Data items:
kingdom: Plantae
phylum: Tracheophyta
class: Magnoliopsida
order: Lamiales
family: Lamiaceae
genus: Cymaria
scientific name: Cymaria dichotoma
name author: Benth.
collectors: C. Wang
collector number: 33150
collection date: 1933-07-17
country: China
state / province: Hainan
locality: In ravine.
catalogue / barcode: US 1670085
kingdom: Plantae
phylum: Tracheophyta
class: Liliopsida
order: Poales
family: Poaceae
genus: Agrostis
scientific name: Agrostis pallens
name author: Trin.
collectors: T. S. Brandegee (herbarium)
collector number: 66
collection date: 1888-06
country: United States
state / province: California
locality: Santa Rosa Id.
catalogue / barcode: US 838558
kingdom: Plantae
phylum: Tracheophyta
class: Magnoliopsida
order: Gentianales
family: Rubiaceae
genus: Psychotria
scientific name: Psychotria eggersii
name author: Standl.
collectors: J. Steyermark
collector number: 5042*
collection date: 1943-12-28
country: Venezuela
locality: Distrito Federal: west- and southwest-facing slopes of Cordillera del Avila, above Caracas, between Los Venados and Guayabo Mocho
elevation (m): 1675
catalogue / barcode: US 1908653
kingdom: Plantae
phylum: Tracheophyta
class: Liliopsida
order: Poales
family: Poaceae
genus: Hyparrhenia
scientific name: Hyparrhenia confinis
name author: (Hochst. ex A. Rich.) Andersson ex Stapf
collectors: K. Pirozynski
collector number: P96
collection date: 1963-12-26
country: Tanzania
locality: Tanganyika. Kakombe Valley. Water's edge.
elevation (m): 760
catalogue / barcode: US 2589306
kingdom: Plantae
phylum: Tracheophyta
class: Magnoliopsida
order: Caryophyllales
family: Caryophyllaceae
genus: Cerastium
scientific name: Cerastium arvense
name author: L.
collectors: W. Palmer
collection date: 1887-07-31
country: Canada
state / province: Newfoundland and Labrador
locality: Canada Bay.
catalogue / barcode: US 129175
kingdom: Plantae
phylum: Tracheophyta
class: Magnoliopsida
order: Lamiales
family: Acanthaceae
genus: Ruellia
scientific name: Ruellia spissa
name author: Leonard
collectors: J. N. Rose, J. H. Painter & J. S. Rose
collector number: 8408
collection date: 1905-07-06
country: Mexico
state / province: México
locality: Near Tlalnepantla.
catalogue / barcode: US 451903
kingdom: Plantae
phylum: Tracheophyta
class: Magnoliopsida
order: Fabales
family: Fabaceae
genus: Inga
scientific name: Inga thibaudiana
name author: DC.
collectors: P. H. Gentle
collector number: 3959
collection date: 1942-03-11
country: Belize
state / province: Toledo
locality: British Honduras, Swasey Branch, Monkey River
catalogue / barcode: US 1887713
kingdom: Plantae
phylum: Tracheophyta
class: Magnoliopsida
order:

* EXERCISE BRIEF
Write out, word for word, the lines of the records from the very first line through the line holding "locality: Santa Rosa Id.", both included.

* TASK RESPONSE
kingdom: Plantae
phylum: Tracheophyta
class: Magnoliopsida
order: Lamiales
family: Lamiaceae
genus: Cymaria
scientific name: Cymaria dichotoma
name author: Benth.
collectors: C. Wang
collector number: 33150
collection date: 1933-07-17
country: China
state / province: Hainan
locality: In ravine.
catalogue / barcode: US 1670085
kingdom: Plantae
phylum: Tracheophyta
class: Liliopsida
order: Poales
family: Poaceae
genus: Agrostis
scientific name: Agrostis pallens
name author: Trin.
collectors: T. S. Brandegee (herbarium)
collector number: 66
collection date: 1888-06
country: United States
state / province: California
locality: Santa Rosa Id.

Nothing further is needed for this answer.